So gesehen erstaunt es nicht, dass Schmidt nicht wusste, dass Flöttl über die Stiftungen frisches Geld zum Weiterspekulieren bekam, obwohl er, Schmidt, im November 1998 mit Zwettler nach Liechtenstein gereist war: "Wieso, weiß ich nicht." Zwettler half aus: "Schmidt fuhr als Experte für Bilanzen und Bankwesengesetz mit."

"Ja, haben Sie sich keine Gedanken über all das gemacht?", hakte Richterin Claudia Bandion-Ortner nach. "Natürlich war das ganze Konstrukt merkwürdig. Ich habe nur mit Kollegin Valenta darüber gesprochen, und wir hatten beide kein gutes Gefühl.", klärte sie Schmidt auf.

Das Gefühl wurde auch nicht besser, als Zwettler ihm 1999 von "nicht dauerhaften, nur temporären Verlusten" erzählt habe, für die es genug stille Reserven gebe, weswegen man sie in der Bilanz nicht ausweisen müsse. Ob das erlaubt sei? Schmidt: "Das war sicher ein Grenzfall." Hätte er alle Informationen gehabt, hätte er "sicher eine Wertberichtigung empfohlen".

Die - höchst verfahrensrelevanten - Fragen Klumpenrisiko und Großveranlagung seien thematisiert worden, "aber ich bin kein Jurist". Einmal habe er Zwettler hingewiesen, dass Großveranlagungsgrenzen schlagend wurden, aber der habe darauf verwiesen, dass es ein gegenteiliges Gutachten gebe. Gesehen habe er, Schmidt, das nie. Erst Anfang 2001, als es "Hektik" herrschte rund um die Bilanzierung des Katastrophenjahres 2000 (die dafür nötige ÖGB-Garantie hat Schmidt nie gesehen) und er vom Wirtschaftsprüfer KPMG Details über Verluste und "weitgehend wertlose Sicherheiten" erfuhr, sei ihm "alles bewusst geworden".

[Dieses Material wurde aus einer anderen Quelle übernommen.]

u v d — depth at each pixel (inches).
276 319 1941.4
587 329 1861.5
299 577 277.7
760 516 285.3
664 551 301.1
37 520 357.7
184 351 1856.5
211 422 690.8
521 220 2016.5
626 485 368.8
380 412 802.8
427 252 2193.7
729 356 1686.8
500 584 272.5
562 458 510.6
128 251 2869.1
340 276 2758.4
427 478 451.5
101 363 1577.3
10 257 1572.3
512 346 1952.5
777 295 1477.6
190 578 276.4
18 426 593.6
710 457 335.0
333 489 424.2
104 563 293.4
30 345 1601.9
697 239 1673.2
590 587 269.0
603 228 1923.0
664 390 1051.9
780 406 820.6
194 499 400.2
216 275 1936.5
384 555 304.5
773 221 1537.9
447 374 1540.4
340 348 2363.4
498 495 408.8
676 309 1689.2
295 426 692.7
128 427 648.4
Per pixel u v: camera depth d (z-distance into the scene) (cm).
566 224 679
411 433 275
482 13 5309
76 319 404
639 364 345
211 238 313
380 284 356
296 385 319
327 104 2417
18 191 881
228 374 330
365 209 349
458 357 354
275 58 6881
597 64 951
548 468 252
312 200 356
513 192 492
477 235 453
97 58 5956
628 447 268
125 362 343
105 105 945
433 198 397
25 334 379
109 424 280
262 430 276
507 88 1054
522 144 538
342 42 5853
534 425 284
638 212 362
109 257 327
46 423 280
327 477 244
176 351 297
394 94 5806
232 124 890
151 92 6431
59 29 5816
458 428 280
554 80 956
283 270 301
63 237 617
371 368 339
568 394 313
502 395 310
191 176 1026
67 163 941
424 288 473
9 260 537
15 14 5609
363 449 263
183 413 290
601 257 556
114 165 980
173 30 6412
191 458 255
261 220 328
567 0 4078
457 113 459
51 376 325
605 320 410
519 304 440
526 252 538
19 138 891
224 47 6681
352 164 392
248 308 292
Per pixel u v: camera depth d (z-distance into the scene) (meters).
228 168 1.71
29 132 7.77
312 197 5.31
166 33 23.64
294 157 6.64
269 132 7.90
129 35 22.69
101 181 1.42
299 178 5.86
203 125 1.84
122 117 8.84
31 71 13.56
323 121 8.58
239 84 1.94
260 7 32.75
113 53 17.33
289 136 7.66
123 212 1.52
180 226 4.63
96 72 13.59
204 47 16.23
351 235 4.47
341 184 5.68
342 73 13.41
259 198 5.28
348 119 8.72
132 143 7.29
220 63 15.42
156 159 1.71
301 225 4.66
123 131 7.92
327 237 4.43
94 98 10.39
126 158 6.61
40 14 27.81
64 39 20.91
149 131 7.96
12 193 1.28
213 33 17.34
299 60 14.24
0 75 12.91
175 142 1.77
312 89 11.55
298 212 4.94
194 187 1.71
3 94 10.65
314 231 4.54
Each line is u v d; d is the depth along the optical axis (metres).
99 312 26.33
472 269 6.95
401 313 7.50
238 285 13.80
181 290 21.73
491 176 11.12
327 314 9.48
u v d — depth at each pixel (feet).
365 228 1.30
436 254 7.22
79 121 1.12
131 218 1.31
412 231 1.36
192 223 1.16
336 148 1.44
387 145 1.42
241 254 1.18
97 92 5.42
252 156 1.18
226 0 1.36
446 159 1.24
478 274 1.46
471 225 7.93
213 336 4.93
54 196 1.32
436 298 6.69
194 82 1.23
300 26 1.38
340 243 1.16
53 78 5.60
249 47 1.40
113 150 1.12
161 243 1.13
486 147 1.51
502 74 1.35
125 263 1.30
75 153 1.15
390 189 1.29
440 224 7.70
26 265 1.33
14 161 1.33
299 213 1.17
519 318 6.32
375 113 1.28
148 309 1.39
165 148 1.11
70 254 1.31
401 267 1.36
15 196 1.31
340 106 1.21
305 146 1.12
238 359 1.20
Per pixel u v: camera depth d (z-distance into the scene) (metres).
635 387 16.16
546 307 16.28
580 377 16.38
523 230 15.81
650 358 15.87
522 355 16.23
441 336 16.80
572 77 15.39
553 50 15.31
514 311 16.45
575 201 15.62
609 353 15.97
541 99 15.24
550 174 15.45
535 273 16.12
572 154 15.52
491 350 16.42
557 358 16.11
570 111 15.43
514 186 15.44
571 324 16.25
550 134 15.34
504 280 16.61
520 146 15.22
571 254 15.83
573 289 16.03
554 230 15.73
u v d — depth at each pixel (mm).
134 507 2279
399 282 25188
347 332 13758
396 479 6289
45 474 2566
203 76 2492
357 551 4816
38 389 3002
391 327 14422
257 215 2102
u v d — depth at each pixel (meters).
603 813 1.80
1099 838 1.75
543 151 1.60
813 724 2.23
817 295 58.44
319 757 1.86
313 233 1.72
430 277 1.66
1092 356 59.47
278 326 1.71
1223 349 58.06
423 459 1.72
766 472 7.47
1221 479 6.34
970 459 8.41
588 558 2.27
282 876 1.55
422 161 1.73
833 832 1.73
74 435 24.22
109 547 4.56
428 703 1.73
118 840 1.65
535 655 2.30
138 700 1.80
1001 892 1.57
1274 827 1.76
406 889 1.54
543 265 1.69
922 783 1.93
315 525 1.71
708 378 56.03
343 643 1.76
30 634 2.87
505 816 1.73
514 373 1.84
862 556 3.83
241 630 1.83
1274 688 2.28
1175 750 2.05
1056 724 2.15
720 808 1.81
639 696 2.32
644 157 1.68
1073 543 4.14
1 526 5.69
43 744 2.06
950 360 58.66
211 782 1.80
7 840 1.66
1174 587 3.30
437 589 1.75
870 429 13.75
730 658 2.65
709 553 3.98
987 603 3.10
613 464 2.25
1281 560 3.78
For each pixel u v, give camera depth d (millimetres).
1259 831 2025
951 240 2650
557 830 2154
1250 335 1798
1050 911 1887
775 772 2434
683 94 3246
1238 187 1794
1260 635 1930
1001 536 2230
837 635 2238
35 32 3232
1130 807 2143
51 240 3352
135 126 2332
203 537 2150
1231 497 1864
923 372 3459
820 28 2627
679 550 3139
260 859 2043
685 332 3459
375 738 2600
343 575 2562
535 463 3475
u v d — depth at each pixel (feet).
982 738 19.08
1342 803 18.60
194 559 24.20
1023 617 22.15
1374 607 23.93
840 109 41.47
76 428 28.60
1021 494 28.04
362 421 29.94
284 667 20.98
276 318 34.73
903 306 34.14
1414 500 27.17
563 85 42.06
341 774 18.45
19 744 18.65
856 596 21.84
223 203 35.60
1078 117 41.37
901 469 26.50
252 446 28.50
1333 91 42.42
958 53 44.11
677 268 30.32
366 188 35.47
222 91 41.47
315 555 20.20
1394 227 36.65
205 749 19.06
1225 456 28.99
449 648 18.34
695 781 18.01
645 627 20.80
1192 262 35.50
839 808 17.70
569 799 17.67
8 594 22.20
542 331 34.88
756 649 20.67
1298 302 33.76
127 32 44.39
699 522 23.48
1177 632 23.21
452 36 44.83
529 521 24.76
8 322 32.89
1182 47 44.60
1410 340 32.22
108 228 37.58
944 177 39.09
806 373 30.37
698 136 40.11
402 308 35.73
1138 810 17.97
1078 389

"Vorstand war naiv" Schmidts Kollegin Valenta hätte die Geldzufuhr an Flöttl dagegen schon 1999 gestoppt, "weil man nicht ein drittes Mal Geld schickt, wenn schon zwei Mal alles schiefgegangen ist", brachte sie das Naheliegende auf den Punkt. Und, so fügte sie unter Raunen der Zuschauer hinzu: "Ich hätte nie gedacht, dass unsere Vorstände etwas Unrechtes tun. Ich glaube eher, sie waren naiv."

Für Erheiterung sorgte die Erklärung, warum die wenigen in die "Verarbeitung" der Verluste Eingeweihten nach 2001 Codenamen etwa für die Bawag International Finance ("Filiale Klagenfurt") verwenden sollten. Laut den zwei Zeugen habe das Ex-Treasurer und Refco-Manager Thomas Hackl 2002 (erfolglos) verlangt. Er habe gefürchtet, die Telefonate nach New York würden nach Nine-Eleven von der CIA abgehört. Hackl lässt das dementieren: "Er weiß nichts von den Decknamen." (Renate Graber, DER STANDARD, Print-Ausgabe, 13.11.2007)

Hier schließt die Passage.